Konnte es sein, dass Albus doch langsam anfingen, ein bisschen zu verstehen? Begriff Albus überhaupt wie wichtig er ihm immer gewesen war, dass er alles für den Direktor getan hätte für nur einen Funken echter Zuneigung? Eine Zuneigung, die er seinen goldenen Schülern, den strahlenden Potters und Gryffindors so offen gab. Eine Zuneigung, die ihm nie bedingungslos gegeben wurde, so dass er nun nicht sicher war ob sie echt oder nur geboren aus Schuldgefühlen war. Egal, es war zu spät. Er hatte seine Entscheidung getroffen, und daran war nichts mehr zu ändern.
Vage am Rande registrierte er, dass Albus, noch immer vor ihm hockend zu Black hinüber blickte.
Dann war eine Hand an seinem Kinn und hob sein Gesicht ein wenig an. Albus' Gesicht war nun sehr nah und er blickte ihm tief in die Augen, als ob er ihn mit dem Blick durchbohren wollte.
"Severus?"
Übelkeit stieg in ihm auf. Phase zwei, nahm er desinteressiert zur Kenntnis.

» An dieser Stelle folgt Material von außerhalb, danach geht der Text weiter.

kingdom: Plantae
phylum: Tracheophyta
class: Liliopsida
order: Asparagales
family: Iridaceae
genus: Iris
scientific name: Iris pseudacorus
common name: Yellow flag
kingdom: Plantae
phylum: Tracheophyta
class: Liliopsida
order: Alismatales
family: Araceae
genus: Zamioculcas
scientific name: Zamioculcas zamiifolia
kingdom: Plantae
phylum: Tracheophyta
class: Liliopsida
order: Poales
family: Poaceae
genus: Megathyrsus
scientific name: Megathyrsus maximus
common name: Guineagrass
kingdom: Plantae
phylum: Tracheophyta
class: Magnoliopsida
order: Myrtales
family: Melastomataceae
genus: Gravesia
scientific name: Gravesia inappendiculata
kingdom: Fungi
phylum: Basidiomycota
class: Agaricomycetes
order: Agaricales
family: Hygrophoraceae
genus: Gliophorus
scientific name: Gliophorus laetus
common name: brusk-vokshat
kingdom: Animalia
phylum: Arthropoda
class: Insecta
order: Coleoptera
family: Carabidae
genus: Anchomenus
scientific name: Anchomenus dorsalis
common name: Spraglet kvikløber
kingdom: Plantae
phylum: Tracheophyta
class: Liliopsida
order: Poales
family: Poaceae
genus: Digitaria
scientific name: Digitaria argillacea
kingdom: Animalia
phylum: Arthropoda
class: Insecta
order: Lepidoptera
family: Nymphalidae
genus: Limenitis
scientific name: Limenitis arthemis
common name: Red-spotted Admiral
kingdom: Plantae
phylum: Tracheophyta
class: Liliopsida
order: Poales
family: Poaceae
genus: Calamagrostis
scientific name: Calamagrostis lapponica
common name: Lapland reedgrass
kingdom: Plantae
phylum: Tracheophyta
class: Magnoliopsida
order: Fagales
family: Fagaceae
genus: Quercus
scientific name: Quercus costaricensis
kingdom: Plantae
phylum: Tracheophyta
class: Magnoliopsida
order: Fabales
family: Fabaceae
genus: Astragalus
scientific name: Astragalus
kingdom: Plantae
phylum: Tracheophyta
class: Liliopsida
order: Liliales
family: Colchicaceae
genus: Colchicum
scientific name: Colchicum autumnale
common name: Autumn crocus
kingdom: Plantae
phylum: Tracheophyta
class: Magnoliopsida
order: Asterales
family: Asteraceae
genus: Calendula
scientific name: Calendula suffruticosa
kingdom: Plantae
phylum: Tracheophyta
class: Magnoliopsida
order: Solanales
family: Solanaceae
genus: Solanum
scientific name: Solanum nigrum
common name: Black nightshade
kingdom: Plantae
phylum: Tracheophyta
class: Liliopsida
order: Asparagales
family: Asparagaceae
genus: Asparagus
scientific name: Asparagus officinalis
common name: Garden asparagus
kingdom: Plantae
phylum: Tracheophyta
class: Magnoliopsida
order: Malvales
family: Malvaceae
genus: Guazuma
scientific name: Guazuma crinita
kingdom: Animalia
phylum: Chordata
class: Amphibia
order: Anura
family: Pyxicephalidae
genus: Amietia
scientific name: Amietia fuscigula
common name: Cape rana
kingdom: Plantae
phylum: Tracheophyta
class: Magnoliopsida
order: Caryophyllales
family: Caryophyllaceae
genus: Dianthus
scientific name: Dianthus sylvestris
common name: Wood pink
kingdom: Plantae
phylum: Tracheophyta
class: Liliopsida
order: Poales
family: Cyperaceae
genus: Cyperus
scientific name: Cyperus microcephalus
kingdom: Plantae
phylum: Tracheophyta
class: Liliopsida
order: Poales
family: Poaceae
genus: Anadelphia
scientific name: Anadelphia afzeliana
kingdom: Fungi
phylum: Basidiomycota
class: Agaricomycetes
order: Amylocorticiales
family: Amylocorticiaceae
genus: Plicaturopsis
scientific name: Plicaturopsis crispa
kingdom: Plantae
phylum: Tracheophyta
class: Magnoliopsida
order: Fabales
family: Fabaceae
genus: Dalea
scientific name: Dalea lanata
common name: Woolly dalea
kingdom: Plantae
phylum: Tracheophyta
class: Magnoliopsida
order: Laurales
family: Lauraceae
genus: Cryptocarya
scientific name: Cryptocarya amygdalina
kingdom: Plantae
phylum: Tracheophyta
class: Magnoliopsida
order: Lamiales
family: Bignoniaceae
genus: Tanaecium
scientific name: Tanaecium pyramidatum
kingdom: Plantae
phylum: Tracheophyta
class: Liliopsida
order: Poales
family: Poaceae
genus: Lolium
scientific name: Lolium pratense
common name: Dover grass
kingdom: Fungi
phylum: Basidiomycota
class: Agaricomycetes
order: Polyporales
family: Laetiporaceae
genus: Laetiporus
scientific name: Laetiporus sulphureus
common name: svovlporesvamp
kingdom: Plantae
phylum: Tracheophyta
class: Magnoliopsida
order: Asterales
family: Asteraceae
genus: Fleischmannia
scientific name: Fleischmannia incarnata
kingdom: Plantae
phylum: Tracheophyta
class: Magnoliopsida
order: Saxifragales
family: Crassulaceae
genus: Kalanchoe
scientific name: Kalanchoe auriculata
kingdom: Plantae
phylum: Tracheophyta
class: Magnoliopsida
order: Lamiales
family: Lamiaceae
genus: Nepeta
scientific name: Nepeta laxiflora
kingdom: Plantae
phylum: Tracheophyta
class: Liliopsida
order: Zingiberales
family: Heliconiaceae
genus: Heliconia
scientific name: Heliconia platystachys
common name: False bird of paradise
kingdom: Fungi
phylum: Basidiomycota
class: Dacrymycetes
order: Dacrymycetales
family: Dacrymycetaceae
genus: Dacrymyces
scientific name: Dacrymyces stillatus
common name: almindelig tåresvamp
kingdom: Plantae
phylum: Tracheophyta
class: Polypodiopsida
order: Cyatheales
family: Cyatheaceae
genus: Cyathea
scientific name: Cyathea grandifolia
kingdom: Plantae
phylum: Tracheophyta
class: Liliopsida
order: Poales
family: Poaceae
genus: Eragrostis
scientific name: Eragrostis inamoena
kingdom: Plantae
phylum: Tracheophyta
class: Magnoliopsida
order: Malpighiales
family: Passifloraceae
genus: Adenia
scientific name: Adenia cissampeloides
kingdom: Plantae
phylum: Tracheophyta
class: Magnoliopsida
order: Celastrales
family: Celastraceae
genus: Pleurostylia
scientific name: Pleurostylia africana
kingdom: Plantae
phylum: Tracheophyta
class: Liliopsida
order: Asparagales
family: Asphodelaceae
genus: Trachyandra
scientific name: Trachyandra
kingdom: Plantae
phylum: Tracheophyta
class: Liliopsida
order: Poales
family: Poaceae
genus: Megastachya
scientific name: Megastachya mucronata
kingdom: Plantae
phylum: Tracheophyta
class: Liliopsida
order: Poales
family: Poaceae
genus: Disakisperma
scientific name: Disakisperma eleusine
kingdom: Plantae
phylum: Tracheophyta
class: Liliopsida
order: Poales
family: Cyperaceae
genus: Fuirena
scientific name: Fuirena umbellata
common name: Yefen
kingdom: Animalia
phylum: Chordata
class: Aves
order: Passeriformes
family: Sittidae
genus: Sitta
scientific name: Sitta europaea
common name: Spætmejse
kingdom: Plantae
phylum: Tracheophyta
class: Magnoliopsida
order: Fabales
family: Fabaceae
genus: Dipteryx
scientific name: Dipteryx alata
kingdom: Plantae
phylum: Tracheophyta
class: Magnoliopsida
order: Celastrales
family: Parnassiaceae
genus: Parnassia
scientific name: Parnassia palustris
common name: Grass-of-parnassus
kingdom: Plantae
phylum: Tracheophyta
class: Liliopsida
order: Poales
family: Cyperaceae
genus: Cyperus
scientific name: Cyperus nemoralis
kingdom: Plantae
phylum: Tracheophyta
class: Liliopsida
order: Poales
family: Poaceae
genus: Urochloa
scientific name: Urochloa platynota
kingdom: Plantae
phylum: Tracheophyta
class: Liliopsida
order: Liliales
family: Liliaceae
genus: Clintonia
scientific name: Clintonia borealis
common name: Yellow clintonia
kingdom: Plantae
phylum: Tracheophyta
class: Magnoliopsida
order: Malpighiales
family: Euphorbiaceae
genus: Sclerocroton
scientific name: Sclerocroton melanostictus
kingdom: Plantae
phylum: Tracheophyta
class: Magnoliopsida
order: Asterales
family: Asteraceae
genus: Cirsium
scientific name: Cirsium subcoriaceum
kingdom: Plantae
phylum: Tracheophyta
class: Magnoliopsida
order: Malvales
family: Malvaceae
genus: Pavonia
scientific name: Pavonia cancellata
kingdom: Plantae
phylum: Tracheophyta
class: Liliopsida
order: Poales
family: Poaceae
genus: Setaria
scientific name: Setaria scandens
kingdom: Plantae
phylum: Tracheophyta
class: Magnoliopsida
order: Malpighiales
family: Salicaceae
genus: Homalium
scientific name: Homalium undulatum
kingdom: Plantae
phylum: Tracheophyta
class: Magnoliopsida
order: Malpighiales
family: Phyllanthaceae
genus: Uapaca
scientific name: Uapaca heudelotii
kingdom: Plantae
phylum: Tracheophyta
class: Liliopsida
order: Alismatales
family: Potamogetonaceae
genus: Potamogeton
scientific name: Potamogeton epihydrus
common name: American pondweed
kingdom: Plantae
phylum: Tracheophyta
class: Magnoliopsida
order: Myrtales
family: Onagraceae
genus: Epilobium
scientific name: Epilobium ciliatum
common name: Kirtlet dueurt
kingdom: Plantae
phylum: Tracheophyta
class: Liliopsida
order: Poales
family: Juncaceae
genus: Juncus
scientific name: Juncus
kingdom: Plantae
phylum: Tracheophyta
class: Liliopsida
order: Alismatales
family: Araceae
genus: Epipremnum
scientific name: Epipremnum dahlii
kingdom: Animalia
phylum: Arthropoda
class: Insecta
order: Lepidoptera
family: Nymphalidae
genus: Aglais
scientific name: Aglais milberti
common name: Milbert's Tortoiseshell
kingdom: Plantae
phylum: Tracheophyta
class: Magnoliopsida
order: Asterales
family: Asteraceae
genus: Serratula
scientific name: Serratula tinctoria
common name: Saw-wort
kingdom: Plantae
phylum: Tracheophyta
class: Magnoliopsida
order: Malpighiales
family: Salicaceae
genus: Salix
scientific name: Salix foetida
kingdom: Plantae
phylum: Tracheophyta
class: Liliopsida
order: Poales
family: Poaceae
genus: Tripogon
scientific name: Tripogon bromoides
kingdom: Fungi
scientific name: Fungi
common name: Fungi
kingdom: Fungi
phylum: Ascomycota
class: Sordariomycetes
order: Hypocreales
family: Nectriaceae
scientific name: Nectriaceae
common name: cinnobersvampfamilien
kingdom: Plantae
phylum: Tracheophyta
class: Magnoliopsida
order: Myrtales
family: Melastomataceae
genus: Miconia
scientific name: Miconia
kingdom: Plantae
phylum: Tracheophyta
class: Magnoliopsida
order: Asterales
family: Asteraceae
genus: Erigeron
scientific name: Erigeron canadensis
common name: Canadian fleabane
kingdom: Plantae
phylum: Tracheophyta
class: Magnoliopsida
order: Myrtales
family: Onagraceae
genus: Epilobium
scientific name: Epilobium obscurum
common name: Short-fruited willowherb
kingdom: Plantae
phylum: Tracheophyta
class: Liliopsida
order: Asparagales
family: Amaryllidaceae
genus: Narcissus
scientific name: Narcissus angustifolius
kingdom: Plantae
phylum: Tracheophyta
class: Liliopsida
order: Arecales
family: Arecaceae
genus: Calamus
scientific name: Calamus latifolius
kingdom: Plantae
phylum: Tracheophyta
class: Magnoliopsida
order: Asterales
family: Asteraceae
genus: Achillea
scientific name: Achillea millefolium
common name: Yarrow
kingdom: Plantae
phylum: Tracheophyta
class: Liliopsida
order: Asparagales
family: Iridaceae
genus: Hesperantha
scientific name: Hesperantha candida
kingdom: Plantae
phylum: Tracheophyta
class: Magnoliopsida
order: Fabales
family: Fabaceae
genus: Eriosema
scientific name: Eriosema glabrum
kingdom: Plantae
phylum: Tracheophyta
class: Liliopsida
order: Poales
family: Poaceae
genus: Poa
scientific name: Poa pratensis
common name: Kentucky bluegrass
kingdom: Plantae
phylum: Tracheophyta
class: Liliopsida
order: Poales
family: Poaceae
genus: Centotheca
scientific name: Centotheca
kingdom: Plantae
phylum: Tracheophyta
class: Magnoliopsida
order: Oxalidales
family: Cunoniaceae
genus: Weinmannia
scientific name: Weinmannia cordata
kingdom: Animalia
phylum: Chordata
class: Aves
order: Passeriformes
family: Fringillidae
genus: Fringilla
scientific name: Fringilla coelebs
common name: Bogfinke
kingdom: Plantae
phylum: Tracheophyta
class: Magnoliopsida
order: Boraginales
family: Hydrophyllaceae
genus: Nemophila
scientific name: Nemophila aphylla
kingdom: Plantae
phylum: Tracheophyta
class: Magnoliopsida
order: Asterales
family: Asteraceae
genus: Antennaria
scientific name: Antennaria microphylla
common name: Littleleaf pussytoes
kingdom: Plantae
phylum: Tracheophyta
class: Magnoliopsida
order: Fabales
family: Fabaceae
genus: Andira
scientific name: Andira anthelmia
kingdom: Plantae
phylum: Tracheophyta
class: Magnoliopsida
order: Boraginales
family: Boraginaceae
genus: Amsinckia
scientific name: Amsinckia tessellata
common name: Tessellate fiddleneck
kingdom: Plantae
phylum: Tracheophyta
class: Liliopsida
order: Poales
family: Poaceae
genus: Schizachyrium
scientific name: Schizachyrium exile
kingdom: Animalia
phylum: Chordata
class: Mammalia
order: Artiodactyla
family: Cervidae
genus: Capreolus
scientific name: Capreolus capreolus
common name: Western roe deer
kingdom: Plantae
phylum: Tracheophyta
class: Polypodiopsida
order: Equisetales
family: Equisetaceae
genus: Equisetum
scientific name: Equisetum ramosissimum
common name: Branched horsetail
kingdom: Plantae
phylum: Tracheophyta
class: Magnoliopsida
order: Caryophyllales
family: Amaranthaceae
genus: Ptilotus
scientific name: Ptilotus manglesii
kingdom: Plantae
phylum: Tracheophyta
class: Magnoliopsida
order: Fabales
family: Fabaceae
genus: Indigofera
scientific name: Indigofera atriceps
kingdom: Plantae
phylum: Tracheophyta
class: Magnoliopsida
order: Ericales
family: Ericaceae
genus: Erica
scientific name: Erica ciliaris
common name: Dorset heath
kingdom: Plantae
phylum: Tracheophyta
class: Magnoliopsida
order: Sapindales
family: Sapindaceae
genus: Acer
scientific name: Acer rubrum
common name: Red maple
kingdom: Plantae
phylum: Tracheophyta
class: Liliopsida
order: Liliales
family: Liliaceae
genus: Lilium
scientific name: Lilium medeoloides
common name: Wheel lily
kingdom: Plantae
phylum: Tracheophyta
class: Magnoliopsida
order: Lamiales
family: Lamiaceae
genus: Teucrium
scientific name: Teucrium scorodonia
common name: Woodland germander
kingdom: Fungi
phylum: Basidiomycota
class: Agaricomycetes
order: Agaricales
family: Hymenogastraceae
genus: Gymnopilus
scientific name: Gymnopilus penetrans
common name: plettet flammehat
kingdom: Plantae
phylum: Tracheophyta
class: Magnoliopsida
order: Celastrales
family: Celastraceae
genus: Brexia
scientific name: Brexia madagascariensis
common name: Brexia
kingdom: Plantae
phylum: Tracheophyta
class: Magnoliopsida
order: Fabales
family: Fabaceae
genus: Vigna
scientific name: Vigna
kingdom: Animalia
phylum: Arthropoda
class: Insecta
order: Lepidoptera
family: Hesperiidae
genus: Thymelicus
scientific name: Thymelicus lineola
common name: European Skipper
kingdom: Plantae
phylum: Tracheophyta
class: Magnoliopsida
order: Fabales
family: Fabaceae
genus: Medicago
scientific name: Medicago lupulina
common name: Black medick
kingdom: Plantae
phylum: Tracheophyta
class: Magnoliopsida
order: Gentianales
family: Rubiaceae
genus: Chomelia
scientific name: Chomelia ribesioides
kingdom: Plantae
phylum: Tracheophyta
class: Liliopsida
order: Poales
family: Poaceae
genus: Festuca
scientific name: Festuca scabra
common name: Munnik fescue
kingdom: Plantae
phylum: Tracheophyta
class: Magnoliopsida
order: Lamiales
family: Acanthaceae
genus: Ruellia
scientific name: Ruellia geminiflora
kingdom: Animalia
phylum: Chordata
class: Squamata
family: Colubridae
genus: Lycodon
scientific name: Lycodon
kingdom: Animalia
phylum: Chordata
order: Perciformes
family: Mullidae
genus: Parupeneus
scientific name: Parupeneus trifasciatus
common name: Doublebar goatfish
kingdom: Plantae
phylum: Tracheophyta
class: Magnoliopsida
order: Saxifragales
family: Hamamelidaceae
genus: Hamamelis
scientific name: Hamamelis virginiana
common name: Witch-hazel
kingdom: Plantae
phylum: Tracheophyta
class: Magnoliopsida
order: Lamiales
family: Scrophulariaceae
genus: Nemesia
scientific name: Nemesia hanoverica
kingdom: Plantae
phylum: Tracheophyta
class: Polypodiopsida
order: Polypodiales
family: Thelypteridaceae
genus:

"Geht lieber", murmelte er. Es hörte sich irgendwie schwerfällig an, als wäre er betrunken. Er musste schon Aufmerksamkeit darauf verwenden, nicht zu lallen.
Und nun noch die Lähmungserscheinungen. Es würde ab jetzt recht schnell sehr unschön werden und er startete einen letzten Versuch seine ungewollten Besucher los zu werden, bevor sie etwas merkten. Misstrauisch schienen sie schon zu sein. "Na los, haut ab!"
Leider waren seine beiden hartnäckigen Gäste weit davon entfernt, seiner Aufforderung nachzukommen - im Gegenteil.
Albus erhob sich, zauberte sich einen Stuhl heran und setzt sich neben ihn, wobei er ihn keine Sekunde aus den Augen ließ. Black stellte sich auf die andere Seite. Als wollten sie ihn umzingeln. Wieso waren sie nur gerade jetzt zu ihm gekommen? Es machte die ganze Sache unnötig kompliziert. Er wollte sie nicht dabei haben, das war nie sein Wunsch gewesen, wie wenn das dem Schicksal jemals was bedeutet hätte.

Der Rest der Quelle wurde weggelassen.